YOUR INSTRUCTIONS:
Arrange the lines in the data below, from the line holding "collectors: A. J. Cronquist" through the line holding "locality: Wheeler Co.: rocky" inclusive, as a numbered list with any blank lines omitted.

◆ ◆ ◆ ◆

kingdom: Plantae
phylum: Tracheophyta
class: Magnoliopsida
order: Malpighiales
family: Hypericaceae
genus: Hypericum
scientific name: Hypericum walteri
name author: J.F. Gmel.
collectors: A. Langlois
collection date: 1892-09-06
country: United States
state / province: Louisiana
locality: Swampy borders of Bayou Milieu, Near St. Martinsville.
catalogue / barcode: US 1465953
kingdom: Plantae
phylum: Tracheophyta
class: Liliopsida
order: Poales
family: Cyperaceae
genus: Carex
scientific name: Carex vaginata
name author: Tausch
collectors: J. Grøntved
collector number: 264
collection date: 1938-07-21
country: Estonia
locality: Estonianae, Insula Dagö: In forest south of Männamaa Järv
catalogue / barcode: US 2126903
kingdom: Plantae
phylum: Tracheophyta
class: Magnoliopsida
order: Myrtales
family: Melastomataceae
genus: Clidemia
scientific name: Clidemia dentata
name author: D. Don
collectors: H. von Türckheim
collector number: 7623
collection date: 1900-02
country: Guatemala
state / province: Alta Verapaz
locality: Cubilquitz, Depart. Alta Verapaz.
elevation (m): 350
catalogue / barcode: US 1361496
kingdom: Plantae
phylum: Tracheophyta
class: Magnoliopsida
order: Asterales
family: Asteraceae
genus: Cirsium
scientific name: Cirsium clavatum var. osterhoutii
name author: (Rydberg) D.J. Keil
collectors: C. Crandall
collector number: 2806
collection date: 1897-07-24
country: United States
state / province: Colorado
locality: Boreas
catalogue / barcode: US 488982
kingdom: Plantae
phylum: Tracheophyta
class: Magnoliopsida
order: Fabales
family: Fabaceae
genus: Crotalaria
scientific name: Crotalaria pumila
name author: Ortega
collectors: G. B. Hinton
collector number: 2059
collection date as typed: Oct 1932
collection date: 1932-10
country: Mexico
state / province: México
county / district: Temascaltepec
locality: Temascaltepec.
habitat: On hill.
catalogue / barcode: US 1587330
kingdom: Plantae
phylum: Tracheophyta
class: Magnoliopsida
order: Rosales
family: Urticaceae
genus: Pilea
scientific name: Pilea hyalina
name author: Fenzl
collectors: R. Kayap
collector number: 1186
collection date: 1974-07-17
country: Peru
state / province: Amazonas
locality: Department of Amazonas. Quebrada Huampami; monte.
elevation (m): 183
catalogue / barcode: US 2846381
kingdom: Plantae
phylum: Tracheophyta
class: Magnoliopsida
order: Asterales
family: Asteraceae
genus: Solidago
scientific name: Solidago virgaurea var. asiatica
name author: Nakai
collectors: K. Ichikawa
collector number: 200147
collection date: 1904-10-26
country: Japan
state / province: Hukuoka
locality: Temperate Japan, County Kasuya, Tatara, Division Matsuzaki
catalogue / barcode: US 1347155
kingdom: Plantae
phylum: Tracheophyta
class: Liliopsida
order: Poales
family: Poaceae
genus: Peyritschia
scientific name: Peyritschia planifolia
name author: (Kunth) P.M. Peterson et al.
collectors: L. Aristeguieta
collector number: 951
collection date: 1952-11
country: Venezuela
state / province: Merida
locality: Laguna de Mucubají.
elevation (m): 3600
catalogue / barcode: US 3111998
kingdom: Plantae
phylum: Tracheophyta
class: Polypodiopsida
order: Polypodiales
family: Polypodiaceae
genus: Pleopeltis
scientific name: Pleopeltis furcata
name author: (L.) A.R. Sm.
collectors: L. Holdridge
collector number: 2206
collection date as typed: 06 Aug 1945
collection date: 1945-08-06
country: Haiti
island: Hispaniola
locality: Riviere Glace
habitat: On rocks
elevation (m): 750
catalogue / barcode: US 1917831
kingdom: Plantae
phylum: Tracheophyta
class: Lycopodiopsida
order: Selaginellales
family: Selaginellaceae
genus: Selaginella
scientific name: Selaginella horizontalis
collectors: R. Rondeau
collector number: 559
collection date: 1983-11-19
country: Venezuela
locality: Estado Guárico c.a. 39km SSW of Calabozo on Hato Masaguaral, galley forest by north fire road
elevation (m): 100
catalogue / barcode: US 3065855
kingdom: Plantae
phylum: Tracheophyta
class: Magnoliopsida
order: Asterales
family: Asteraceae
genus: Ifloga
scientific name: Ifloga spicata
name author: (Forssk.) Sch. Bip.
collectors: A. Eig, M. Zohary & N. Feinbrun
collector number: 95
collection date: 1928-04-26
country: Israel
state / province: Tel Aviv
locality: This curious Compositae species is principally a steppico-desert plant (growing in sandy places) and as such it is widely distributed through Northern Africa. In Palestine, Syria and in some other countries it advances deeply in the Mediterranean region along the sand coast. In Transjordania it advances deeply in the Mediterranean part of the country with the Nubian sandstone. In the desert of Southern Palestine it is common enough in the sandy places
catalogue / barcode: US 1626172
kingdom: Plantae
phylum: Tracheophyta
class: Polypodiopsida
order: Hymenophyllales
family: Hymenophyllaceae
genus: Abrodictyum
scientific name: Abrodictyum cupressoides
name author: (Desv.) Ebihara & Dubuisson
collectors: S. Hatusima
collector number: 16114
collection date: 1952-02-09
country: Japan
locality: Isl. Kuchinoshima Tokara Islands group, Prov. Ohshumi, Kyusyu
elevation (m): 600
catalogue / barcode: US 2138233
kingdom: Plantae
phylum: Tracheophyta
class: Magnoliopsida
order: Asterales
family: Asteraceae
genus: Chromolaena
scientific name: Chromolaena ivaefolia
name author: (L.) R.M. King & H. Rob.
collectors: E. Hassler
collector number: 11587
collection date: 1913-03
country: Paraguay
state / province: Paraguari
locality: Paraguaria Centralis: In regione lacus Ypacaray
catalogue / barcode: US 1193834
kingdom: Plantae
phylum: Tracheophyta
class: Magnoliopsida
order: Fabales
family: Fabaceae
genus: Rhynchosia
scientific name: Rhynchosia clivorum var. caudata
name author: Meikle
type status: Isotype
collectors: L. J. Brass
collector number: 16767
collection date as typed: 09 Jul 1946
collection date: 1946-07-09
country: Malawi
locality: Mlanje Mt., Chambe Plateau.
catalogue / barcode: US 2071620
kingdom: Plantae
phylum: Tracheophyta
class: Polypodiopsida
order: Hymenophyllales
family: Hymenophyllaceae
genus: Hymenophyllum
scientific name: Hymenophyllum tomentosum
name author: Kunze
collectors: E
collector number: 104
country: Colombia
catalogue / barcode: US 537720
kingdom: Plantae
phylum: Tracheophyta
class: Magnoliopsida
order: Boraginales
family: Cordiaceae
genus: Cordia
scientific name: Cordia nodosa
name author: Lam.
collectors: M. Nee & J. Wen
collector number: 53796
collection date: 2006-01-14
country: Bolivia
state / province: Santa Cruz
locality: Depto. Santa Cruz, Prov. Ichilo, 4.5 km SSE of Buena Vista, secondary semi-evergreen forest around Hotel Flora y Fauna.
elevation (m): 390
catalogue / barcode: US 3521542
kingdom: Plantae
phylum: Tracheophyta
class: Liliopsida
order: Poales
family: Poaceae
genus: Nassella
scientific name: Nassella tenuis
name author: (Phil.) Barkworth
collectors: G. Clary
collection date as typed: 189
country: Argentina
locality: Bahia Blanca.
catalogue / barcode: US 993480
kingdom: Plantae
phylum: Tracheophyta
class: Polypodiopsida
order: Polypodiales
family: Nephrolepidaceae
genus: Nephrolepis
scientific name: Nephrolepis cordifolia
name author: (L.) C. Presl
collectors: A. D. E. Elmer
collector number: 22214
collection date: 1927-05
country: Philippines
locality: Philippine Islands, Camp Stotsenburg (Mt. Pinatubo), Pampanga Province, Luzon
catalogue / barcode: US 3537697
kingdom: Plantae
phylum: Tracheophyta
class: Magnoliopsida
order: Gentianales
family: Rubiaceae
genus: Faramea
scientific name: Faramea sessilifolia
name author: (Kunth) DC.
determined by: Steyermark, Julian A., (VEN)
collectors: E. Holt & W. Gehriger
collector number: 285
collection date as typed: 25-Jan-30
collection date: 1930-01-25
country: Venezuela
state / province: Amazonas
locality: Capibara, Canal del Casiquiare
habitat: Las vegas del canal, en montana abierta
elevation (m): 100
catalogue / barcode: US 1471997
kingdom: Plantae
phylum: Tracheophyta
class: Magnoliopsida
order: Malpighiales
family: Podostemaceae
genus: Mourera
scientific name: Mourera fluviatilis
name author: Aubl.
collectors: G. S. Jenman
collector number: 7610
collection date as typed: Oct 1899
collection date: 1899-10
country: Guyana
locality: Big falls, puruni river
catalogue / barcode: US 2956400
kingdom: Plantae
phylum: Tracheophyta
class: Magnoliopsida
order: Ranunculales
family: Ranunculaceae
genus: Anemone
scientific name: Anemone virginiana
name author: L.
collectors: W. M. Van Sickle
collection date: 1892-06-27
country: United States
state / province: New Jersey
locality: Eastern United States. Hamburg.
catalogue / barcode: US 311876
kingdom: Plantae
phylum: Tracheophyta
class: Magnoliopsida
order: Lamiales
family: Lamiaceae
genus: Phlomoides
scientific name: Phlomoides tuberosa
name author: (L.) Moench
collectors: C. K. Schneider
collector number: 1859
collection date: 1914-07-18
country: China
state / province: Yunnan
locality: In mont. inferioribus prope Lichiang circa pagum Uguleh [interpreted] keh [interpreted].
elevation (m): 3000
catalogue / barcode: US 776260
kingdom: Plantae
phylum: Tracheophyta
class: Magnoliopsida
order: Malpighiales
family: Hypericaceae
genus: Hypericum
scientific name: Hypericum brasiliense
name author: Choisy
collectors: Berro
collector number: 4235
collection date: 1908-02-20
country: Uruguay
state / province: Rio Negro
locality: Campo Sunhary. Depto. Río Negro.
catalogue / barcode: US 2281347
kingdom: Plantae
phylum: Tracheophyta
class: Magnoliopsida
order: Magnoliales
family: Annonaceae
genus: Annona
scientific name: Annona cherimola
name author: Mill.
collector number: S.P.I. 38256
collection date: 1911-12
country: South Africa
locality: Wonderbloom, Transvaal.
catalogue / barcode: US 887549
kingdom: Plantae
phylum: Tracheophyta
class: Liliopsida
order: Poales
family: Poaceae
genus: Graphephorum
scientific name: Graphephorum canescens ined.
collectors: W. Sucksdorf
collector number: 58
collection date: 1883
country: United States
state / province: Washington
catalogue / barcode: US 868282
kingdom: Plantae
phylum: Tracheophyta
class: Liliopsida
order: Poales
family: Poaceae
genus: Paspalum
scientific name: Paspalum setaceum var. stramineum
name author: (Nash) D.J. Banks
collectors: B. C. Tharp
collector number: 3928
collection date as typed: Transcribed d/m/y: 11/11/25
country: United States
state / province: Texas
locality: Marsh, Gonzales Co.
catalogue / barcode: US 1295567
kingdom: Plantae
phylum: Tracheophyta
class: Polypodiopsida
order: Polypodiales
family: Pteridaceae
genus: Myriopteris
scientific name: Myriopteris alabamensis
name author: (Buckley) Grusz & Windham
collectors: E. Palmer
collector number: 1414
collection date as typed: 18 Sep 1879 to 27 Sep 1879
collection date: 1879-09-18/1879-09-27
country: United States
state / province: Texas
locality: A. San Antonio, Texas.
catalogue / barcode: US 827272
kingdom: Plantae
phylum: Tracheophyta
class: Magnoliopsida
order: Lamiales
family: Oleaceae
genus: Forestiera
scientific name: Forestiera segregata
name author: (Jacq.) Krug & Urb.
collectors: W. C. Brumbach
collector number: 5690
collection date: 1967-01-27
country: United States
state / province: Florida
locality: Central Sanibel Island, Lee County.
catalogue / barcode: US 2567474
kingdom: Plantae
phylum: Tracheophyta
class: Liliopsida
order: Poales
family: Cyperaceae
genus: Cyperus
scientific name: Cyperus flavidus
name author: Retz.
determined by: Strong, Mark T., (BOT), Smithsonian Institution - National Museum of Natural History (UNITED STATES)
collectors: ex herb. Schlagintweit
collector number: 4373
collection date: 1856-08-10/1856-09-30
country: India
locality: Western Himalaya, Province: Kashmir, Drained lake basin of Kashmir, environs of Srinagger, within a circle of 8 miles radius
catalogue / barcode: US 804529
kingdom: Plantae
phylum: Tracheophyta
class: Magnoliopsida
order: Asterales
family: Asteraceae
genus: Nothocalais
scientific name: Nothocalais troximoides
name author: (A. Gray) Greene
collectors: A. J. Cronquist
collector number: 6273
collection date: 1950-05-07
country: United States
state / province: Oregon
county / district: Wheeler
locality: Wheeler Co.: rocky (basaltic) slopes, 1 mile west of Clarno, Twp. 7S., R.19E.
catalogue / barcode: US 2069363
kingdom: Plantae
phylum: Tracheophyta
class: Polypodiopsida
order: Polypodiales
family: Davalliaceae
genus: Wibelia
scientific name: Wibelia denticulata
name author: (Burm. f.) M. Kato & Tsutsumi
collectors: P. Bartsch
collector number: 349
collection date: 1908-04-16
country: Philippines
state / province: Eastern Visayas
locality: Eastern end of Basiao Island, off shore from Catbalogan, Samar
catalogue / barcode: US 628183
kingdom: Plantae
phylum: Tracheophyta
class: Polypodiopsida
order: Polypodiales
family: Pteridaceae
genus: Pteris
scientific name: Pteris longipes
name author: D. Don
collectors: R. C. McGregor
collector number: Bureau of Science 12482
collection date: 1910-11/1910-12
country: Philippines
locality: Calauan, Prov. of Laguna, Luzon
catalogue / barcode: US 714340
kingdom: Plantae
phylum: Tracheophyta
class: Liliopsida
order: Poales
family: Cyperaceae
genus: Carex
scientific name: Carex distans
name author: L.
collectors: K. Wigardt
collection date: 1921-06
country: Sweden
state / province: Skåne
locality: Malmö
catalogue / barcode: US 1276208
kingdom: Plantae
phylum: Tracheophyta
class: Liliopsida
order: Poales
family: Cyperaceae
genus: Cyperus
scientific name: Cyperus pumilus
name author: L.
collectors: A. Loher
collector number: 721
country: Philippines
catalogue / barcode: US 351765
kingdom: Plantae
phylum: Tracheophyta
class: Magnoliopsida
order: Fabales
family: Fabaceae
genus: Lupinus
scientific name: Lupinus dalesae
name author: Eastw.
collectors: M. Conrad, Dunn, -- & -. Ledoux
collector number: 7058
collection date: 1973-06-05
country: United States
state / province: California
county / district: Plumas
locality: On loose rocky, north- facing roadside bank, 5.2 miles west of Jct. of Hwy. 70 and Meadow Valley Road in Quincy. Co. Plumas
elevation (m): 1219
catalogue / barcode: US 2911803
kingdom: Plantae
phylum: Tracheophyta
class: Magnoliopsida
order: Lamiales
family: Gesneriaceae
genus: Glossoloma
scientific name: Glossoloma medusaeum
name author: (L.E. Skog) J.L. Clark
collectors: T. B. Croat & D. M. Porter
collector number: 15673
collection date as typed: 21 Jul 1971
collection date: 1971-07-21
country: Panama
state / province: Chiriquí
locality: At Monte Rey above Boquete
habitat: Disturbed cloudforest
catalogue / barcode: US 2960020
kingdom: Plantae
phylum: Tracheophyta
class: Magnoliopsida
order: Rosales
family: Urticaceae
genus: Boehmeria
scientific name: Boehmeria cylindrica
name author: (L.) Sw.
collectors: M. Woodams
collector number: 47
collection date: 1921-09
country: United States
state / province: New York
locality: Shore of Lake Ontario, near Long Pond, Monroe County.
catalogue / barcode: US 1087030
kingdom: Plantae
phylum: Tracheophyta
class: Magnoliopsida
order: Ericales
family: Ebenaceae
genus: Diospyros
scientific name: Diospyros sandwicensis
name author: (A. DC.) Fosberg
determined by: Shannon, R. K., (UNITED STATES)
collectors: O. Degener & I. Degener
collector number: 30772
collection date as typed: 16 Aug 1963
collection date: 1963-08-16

◆ ◆ ◆ ◆

EXERCISE ANSWER:
1. collectors: A. J. Cronquist
2. collector number: 6273
3. collection date: 1950-05-07
4. country: United States
5. state / province: Oregon
6. county / district: Wheeler
7. locality: Wheeler Co.: rocky (basaltic) slopes, 1 mile west of Clarno, Twp. 7S., R.19E.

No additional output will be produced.